From the outside you can tell how large this store is which is conveniently located on the corner of 30th ave. and 31st street in Astoria.

The store is very spacious with rows of shelves about 2 yards apart. The signs of the regions clearly hanging from above.

A small corner dedicated to Greece with all its famous spirits like Ouzo, Retsina, Metaxa Brandy and some very good wines from Santorini and the Peloponnese.

The various wine producing regions of France are indicated making it easier for the buyer. Notable regions like Bordeaux, Loire, Burgundy and Alsace.

For those special moments of celebration. You have your Moet & Chandon, Veuve Clicquot which are champagnes and you have your Prosecco from Italy a popular sparkling wine.

These are the finest wines the store has and at high prices as you can see.

It is actually cool to have some great wines at cheap prices for those not ready to spend a lot.

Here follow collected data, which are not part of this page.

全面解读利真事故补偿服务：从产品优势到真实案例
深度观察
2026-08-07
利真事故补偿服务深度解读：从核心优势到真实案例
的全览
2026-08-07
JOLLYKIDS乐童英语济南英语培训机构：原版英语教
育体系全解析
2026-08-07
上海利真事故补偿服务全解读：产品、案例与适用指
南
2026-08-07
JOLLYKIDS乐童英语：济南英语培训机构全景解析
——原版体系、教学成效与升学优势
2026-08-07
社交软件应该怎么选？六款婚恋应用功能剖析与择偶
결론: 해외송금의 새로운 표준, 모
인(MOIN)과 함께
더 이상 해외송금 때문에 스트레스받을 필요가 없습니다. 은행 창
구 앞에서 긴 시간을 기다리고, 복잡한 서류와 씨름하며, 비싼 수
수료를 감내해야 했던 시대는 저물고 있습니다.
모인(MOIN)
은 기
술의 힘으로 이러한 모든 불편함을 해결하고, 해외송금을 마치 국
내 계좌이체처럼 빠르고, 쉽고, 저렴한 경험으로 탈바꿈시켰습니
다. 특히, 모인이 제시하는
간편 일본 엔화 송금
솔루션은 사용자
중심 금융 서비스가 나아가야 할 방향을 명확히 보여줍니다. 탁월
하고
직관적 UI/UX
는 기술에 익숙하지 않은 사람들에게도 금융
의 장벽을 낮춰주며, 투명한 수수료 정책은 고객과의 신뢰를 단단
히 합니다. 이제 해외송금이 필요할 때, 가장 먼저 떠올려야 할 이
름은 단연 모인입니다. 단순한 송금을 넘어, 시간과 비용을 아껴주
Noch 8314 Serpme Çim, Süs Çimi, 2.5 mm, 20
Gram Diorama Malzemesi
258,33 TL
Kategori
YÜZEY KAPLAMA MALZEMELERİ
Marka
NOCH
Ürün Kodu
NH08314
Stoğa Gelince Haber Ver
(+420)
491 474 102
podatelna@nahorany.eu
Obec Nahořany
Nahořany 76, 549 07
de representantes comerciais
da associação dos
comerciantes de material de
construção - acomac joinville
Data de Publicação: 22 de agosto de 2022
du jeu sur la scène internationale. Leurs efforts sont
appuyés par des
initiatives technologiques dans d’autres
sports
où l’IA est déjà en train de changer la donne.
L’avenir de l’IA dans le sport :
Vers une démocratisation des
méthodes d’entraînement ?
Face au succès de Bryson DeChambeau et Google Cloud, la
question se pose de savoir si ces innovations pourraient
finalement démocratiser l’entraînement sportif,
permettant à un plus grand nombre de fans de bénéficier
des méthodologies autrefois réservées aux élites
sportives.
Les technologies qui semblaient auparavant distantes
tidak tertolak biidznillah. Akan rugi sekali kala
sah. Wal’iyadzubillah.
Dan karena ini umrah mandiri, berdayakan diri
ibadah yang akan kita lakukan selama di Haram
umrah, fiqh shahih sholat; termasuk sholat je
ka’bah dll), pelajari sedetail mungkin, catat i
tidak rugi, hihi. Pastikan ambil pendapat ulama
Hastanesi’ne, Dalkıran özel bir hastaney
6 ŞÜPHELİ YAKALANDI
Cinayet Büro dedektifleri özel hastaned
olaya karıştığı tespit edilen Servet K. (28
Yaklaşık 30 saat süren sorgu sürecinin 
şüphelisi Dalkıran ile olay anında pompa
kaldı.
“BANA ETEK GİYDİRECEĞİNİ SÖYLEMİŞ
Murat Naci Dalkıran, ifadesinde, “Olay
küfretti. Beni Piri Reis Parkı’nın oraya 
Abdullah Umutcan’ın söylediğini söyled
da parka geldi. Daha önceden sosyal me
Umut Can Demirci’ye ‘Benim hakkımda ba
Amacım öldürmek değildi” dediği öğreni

I had the pleasure to visit the Grand Wine and Liquor store in Astoria today and purchase a bottle of wine to pair with a casual steak dinner. The Amarone Della Valpolicella 2012 is made primarily from the Corvina grape located in the Veneto region of Italy. After harvest the grapes are air dried through a process called “appassimento” which allows them to shrivel into raisins, which results in making the sugar and flavors in the grapes to get more concentrated producing a distinctive and full bodied wine ideal for aging. (Vivino) I cannot wait to taste this wine!